I imagine this is a tough passage for an arachnophobic.

Next is the story of Niobe, once a friend of Arachne before she married Amphion, the king of Thebes, and moved there. Like Arachne — and like her father Tantalus — she dared to challenge the gods, declaring herself superior with her 14 children to Latona, mother of Apollo and Artemis. Latona sends Apollo to kill Niobe’s seven sons, shooting them down as they are out riding.

A different woman,
This Niobe, from the woman who so lately
Had driven the people from Latona’s altar,
Striding the streets, with head tossed back, and haughty
And hated, even by her friends, but now
A woman even her enemies might pity.
On the cold bodies she flung herself; she gave them
The final kisses, gave them with no order,
No thought of protocol, and from them lifted
Her arms, bruised by the strain of that embracing,
And cried to Heaven: ‘O cruel Latona, feed,
Feed, batten on my sorrow! Feed the heart
Whose passion is for bloodshed, feed it full!
My seven sons are gone, and I have died
A sevenfold death. Exult, be hateful, triumph!
You are the winner. Winner, did I say?
Ha! Wretched as I am, I have more left me
Than you in all your blessedness. So many
Are dead, and still I win!’ (6.276–94)

We all know what’s coming next.

The so-called Florentine Niobids, Galleria degli Uffizi, Florence. Roman copy of Greek original.

Niobe weeps so long that she turns to stone (an appropriate subject for sculpture), and is carried as a marble monument back to Maeonia, where she still weeps. The Thebans are terrorized into worshipping Latona again, and tell stories of her power and of the birth of Apollo (a story which seems a little out of place here, in Ovid’s timeline, skipped over in Book 1 to make way for the metamorphosis of Daphne).

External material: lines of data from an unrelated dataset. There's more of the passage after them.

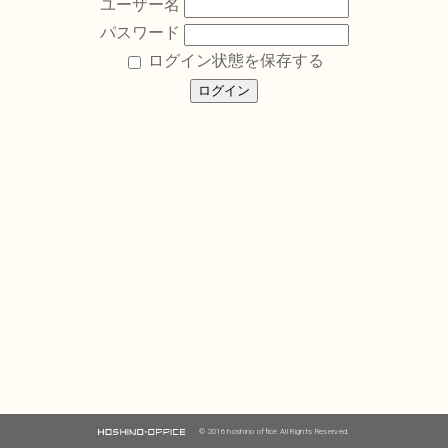
ユーザー名
パスワード
ログイン状態を保存する
© 2016 hoshino office All Rights Reserved.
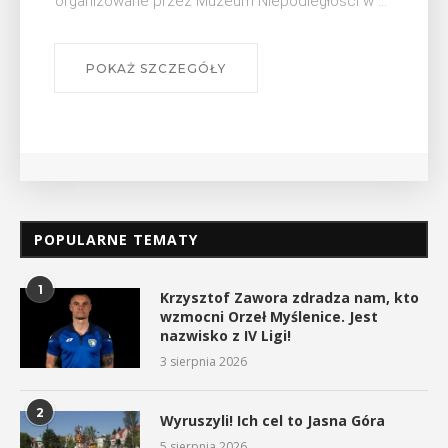
wykład Mateusza Murzyna, przewodnika i prezesa
myślenickiego oddziału PTTK Lubomir. ...
POKAŻ SZCZEGÓŁY
POPULARNE TEMATY
1
Krzysztof Zawora zdradza nam, kto
wzmocni Orzeł Myślenice. Jest
nazwisko z IV Ligi!
3 sierpnia 2026
2
Wyruszyli! Ich cel to Jasna Góra
5 sierpnia 2026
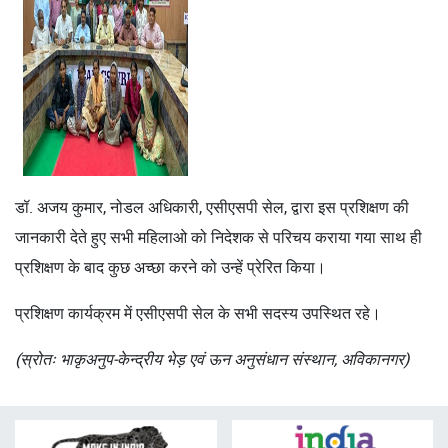
डॉ. अजय कुमार, नोडल अधिकारी, एसीएसपी सेल, द्वारा इस प्रशिक्षण की
जानकारी देते हुए सभी महिलाओ को निदेशक से परिचय कराया गया साथ ही
प्रशिक्षण के बाद कुछ अच्छा करने को उन्हें प्रेरित किया।
प्रशिक्षण कार्यक्रम में एसीएसपी सेल के सभी सदस्य उपस्थित रहे।
(स्रोतः भाकृअनुप-केन्द्रीय भेड़ एवं ऊन अनुसंधान संस्थान, अविकानगर)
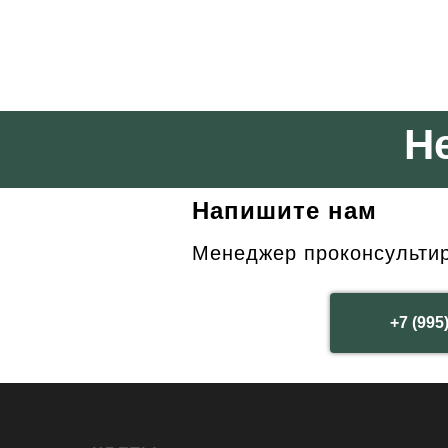
Н
Напишите нам
Менеджер проконсультиру
+7 (995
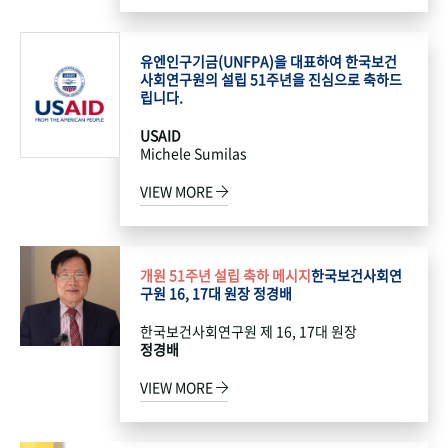
유엔인구기금(UNFPA)을 대표하여 한국보건
사회연구원의 설립 51주년을 진심으로 축하드
립니다.
USAID
Michele Sumilas
VIEW MORE
개원 51주년 설립 축하 메시지
한국보건사회연
구원 16, 17대 원장 정경배
한국보건사회연구원 제 16, 17대 원장
정경배
VIEW MORE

A relief showing Zeus and Leto with their offspring Apollo and Artemis to the right. 420–410 BCE. (Archaeological Museum of Brauron, Greece) Ancient History Encyclopedia.

I saw a great conversation on Twitter this week about Minerva (well, Athena). Jermaine Bryant posted a meme about Greek mythology labeling Athena as “feminist,” and observed that Athena is actually an embodiment of the patriarchy in most ancient sources. Amy Pistone responded with a thoughtful thread on Athena as “cool girl,” a source of false female empowerment. While Athena is a literal warrior goddess, she takes the side of male heroes and the will of Zeus, often at the expense of women. Her worshippers, like Medusa and the daughters of Minyas in the Metamorphoses, get no protection from their patroness. Her detractor Arachne is driven to suicide. What would it matter to Athena if a mortal woman is a better weaver? Would she no longer be the goddess of weaving?

On the mortal side, Procne and Philomela exact their vengeance with the murder of a child, repaying monstrosity with monstrosity. Minerva, Latona, Procne, and Philomela all represent female vengeance, but not justice. The “strong female character” supposedly sought after in today’s movies, shows, and video games isn’t just a question of power or agency, but of outlook: she has a life of her own, a mind of her own, and doesn’t empower herself at the expense of other women. These women of Book 6 might be sympathetic, but I don’t think they’re feminist.

Gustav Klimt, “Pallas Athena” 1898. Historisches Museum der Stadt Wien.